Lagu haru tentang cinta mendayu serak dari ponsel. Malam sudah memasuki hari baru, meninggalkan hari kemarin dengan perlahan. Mata masih terbuka, nafas sedikit sesak karena dingin dan asam lambung. Oh, malam begitu tenang, hanya ada aku dan alunan musik, dan diam-diam Tuhan mengintip. Oh, malam begitu tenang, hanya ada aku dengan kepala yang gatal. Oh, malam begitu tenang, hanya ada aku dan bising nyamuk.

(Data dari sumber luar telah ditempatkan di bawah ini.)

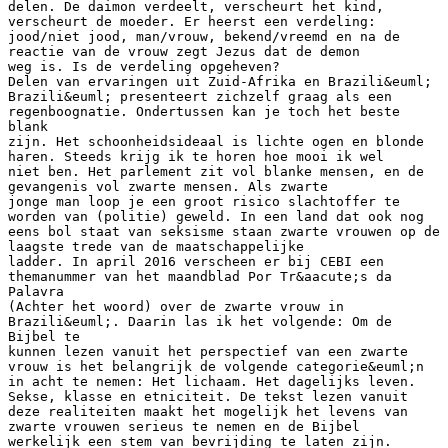
delen. De daimon verdeelt, verscheurt het kind,
verscheurt de moeder. Er heerst een verdeling:
jood/niet jood, man/vrouw, bekend/vreemd en na de
reactie van de vrouw zegt Jezus dat de demon
weg is. Is de verdeling opgeheven?
Delen van ervaringen uit Zuid-Afrika en Brazili&euml;
Brazili&euml; presenteert zichzelf graag als een
regenboognatie. Ondertussen kan je toch het beste
blank
zijn. Het schoonheidsideaal is lichte ogen en blonde
haren. Steeds krijg ik te horen hoe mooi ik wel
niet ben. Het parlement zit vol blanke mensen, en de
gevangenis vol zwarte mensen. Als zwarte
jonge man loop je een groot risico slachtoffer te
worden van (politie) geweld. In een land dat ook nog
eens bol staat van seksisme staan zwarte vrouwen op de
laagste trede van de maatschappelijke
ladder. In april 2016 verscheen er bij CEBI een
themanummer van het maandblad Por Tr&aacute;s da
Palavra
(Achter het woord) over de zwarte vrouw in
Brazili&euml;. Daarin las ik het volgende: Om de
Bijbel te
kunnen lezen vanuit het perspectief van een zwarte
vrouw is het belangrijk de volgende categorie&euml;n
in acht te nemen: Het lichaam. Het dagelijks leven.
Sekse, klasse en etniciteit. De tekst lezen vanuit
deze realiteiten maakt het mogelijk het levens van
zwarte vrouwen serieus te nemen en de Bijbel
werkelijk een stem van bevrijding te laten zijn.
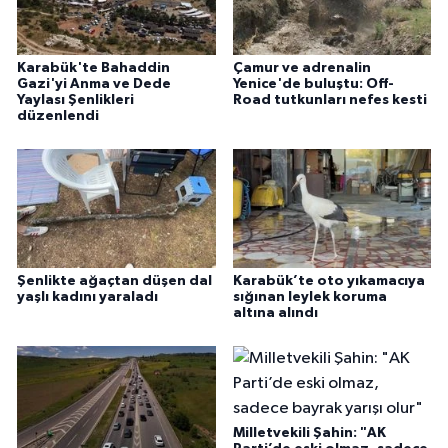
Karabük'te Bahaddin
Çamur ve adrenalin
Gazi'yi Anma ve Dede
Yenice'de buluştu: Off-
Yaylası Şenlikleri
Road tutkunları nefes kesti
düzenlendi
Şenlikte ağaçtan düşen dal
Karabük’te oto yıkamacıya
yaşlı kadını yaraladı
sığınan leylek koruma
altına alındı
Milletvekili Şahin: "AK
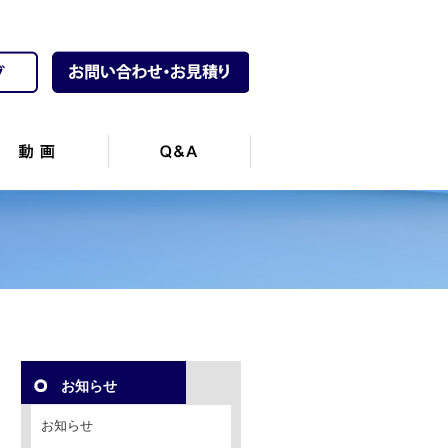
お知らせ
お知らせ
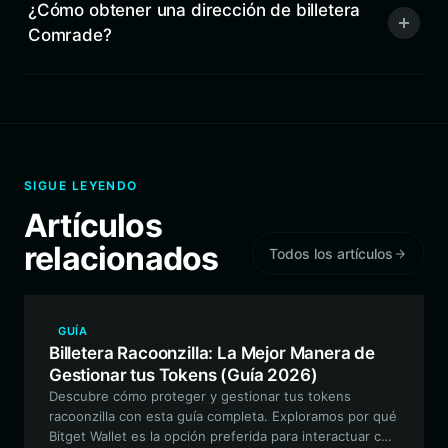
¿Cómo obtener una dirección de billetera
Comrade?
SIGUE LEYENDO
Artículos
relacionados
Todos los artículos
GUÍA
Billetera Racoonzilla: La Mejor Manera de
Gestionar tus Tokens (Guía 2026)
Descubre cómo proteger y gestionar tus tokens
racoonzilla con esta guía completa. Exploramos por qué
Bitget Wallet es la opción preferida para interactuar con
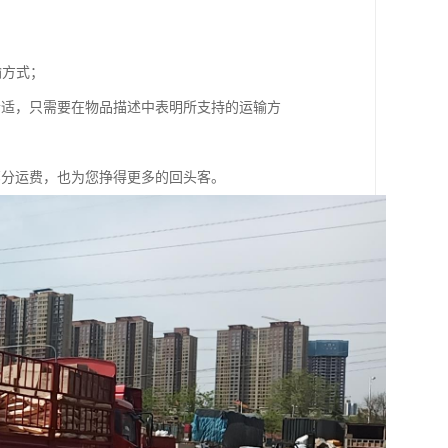
输方式；
合适，只需要在物品描述中表明所支持的运输方
部分运费，也为您挣得更多的回头客。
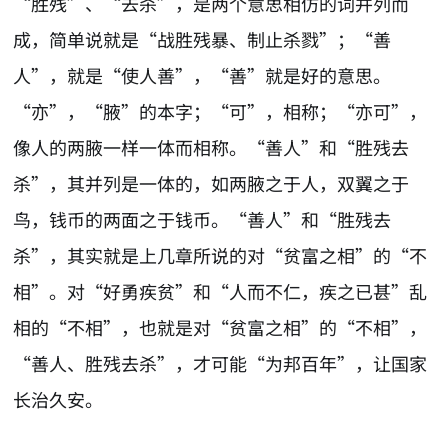
“胜残”、“去杀”，是两个意思相仿的词并列而
成，简单说就是“战胜残暴、制止杀戮”；“善
人”，就是“使人善”，“善”就是好的意思。
“亦”，“腋”的本字；“可”，相称；“亦可”，
像人的两腋一样一体而相称。“善人”和“胜残去
杀”，其并列是一体的，如两腋之于人，双翼之于
鸟，钱币的两面之于钱币。“善人”和“胜残去
杀”，其实就是上几章所说的对“贫富之相”的“不
相”。对“好勇疾贫”和“人而不仁，疾之已甚”乱
相的“不相”，也就是对“贫富之相”的“不相”，
“善人、胜残去杀”，才可能“为邦百年”，让国家
长治久安。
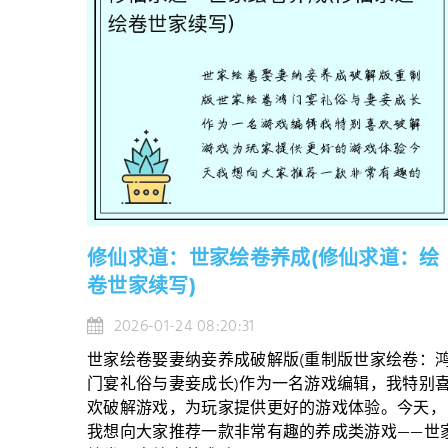
修仙求道：世家绘卷养成(修仙求道：绘
卷世家续写)
2026-01-24 08:20:31
世家绘卷娶妻纳妾养成破解版(重制版世家绘卷：
门宴礼俗与妻妾成长)作为一名游戏编辑，我特别
欢破解游戏，为玩家提供更好的游戏体验。今天，
我想向大家推荐一款非常有趣的养成类游戏——世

Pekan depan, ada beberapa janji yang harus aku lunasi. Memberikan sedikit karya dari jemariku untuk diuji. Tentang kematangan hasil dan memantapkan nyali menggeluti tantangan diri.

Aku masih anak kemarin sore, kata sobatku.

Ya, jawabku.

Ini tengah malam, pagi pasti akan datang.

Nanti sore, aku akan jadi anak sore.

Seperti yang kau bilang, sobat.

Aku anak kemarin sore. Dan hari ini, di sore hari, aku anak kemarin sore untuk esok hari.

Wah, aku lupa. Ada kado yang masih ku simpan untuk dia, yang aku lupa namanya.

Kado ulang tahun berupa buku catatan kecil.

Kertas pembungkusnya usang, sudah tak enak dipandang.

Aku rindu gendingan jawa, lantunan sinden pengiring wayang kulit.

Aku rindu dingin desa, aroma bunga kopi, senja menghampar di persawahan, sedikit gerimis, dan sepiring nasi lauk teri.

Aku rindu hujan, pondokan taman, tangis, dan dirimu kekasih.